The best way for our national broadcaster to defend its reputation for impartiality would be to give viewers more, and better local news coverage, writes Ewan Crawford
WATCHING Newsnight last week I was left in little doubt that the BBC was involved in some sort of odd plot to decriminalise heroin while ingeniously conspiring to advance the cause of Scottish independence.
On Friday’s edition, during a discussion on illegal drugs, the right-wing commentator Peter Hitchens questioned why the broadcaster was allowing the comedian, Russell Brand, to present a programme aimed at pushing a “debased” policy.
Earlier in the week, the Labour MP and chair of the House of Commons Scottish Affairs Committee, Ian Davidson, accused “Newsnat Scotland” (great gag Ian) of being “clearly biased for a long time against the Unionist parties”.
This rant was followed up in a newspaper by a personal attack on the presenter, Isabel Fraser, for being either incompetent or involved in a conspiracy after a Newsnight contributor was not appropriately identified as being an SNP sympathiser.
The former Labour provost of Glasgow, Michael Kelly, confirmed in The Scotsman last week that the Labour hierarchy was indeed convinced that BBC Scotland had been infiltrated by Scottish nationalists.
I have no reason to doubt Michael’s or Mr Davidson’s sincerity on this issue, or the care with which they have chosen their words. It seems the Labour leadership in Scotland does actually believe the SNP has set out to (successfully) enter activists into the BBC, a conspiracy to which the corporation is either a willing and shady participant or an ignorant dupe.
Voters and viewers might also want to reflect on the fact that Mr Davidson has referred to the SNP as neo-fascist, and to take these public comments into account when his Scottish Affairs Committee produces its various “neutral” reports on the dreadful calamity that would befall the people of this country should they vote to be independent.
However, I fear I might be a prime example of the SNP’s “project infiltration: BBC”. I managed to fool the current affairs department into giving me a job as a news producer and now appear as a pundit on political matters.
The fact that I am described as a former SNP adviser on these occasions is no doubt some cunning diversion tactic to take attention away from the sleepers in the production team.
The final proof, I guess, is that I am still a member of the BBC Scotland Cricket Club (I scored a handy 56 last week since you ask). Maybe the club is just a front for covert discussions on the field of play between overs about how to bring down the Union. After all, walls have ears you know.

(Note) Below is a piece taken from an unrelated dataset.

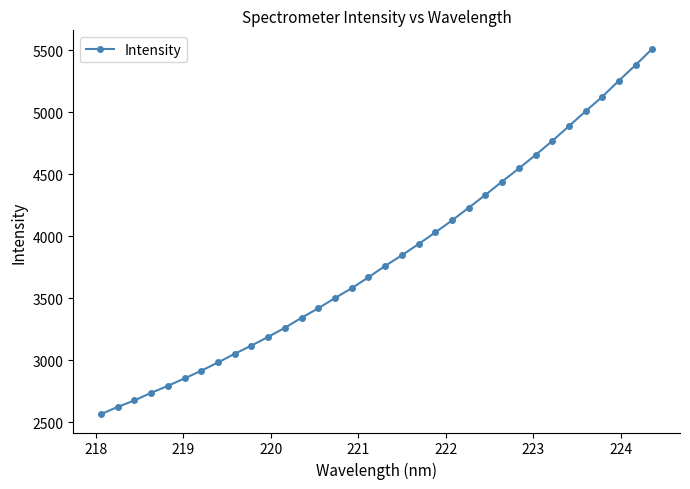

What is the value of the 7th point from the left?

2914.7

Back in the real world, all BBC staff must abide by a weighty document called Editorial Guidelines which, among other things, commits news producers to the idea of “due impartiality”.
It was this commitment that prompted me to leave the BBC. During the first elections to the Scottish Parliament in 1999, Labour fought a negative, but very effective campaign. As a producer it was my job to ensure this campaign was represented and scrutinised fairly along with those of the other parties.

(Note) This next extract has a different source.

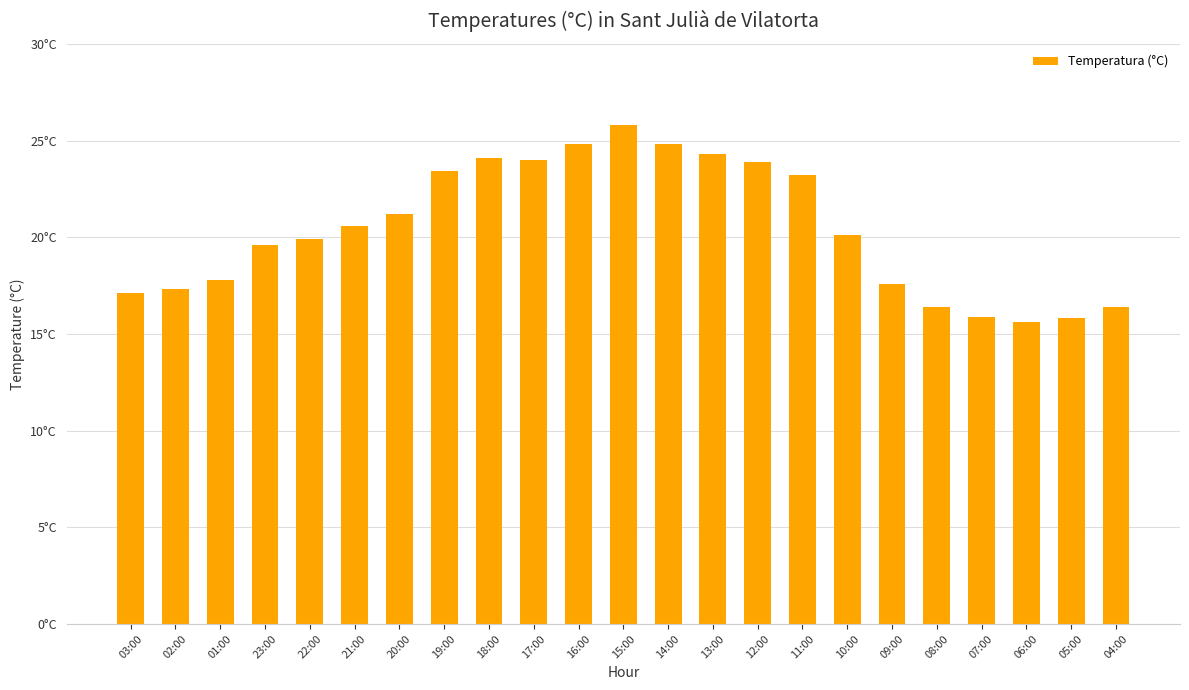

Where is the data nearest to the value 20?

22:00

After the election I decided I didn’t want to do this any more so I left. That is a decision that has also been taken by other BBC staff members who went on to work for, or stand for, Labour, the Conservatives and Liberal Democrats.
The fact that I and my ex-colleagues chose to leave suggests that the idea of infiltration is not that effective. Otherwise, wouldn’t we all have stayed to pursue the cause from within?
As BBC programmes are made by human beings, mistakes are bound to be made and it is reasonable for political parties to complain when they believe there has been an error or poor decision. Indeed I have been complained about and I have then switched sides to do the complaining.
But given the level of scrutiny, it is fanciful to suggest that an individual journalist could get away with persistent bias even if he or she wanted to.
That is not to say that there aren’t some big issues at stake. The whole notion of impartiality is not straightforward, whether on drugs policy, Scottish politics or any other current affairs issue.
When dealing with climate change, for example, or the MMR vaccine, should two sides of the story be given when the overwhelming scientific evidence points in one direction? The danger here is that the sense can be given that a topic is a matter of controversy when there is none.
For BBC policy in relation to Scotland, the independence campaign means there are also new issues to be considered.
The No campaign is now basing its strategy on an appeal to British nationalism and identity, part of which it says are institutions like the NHS and the BBC.
Whether it likes it or not, the BBC needs to be aware of how it has been dragged into this debate and to think carefully about how it is being used in this way.
In addition, it seems hard to square the BBC’s public purpose of promoting citizenship with the amount of Scottish news and current affairs routinely broadcast, particularly peak-time television. Stories about Scottish public services still very rarely make it onto the network news.
The only occasion I can remember a BBC director-general admitting to acting politically was when John Birt wrote that he had fought proposals for an enhanced Scottish news programme, the so-called “Scottish Six”, because of what he thought would be the damaging consequences for the Union.
But the issue is not whether this would help or hinder independence but whether there is sufficient programming to help people make up their minds.
Aside from distractions about individual bias, that is surely something all parties and both sides in the campaign would want to see.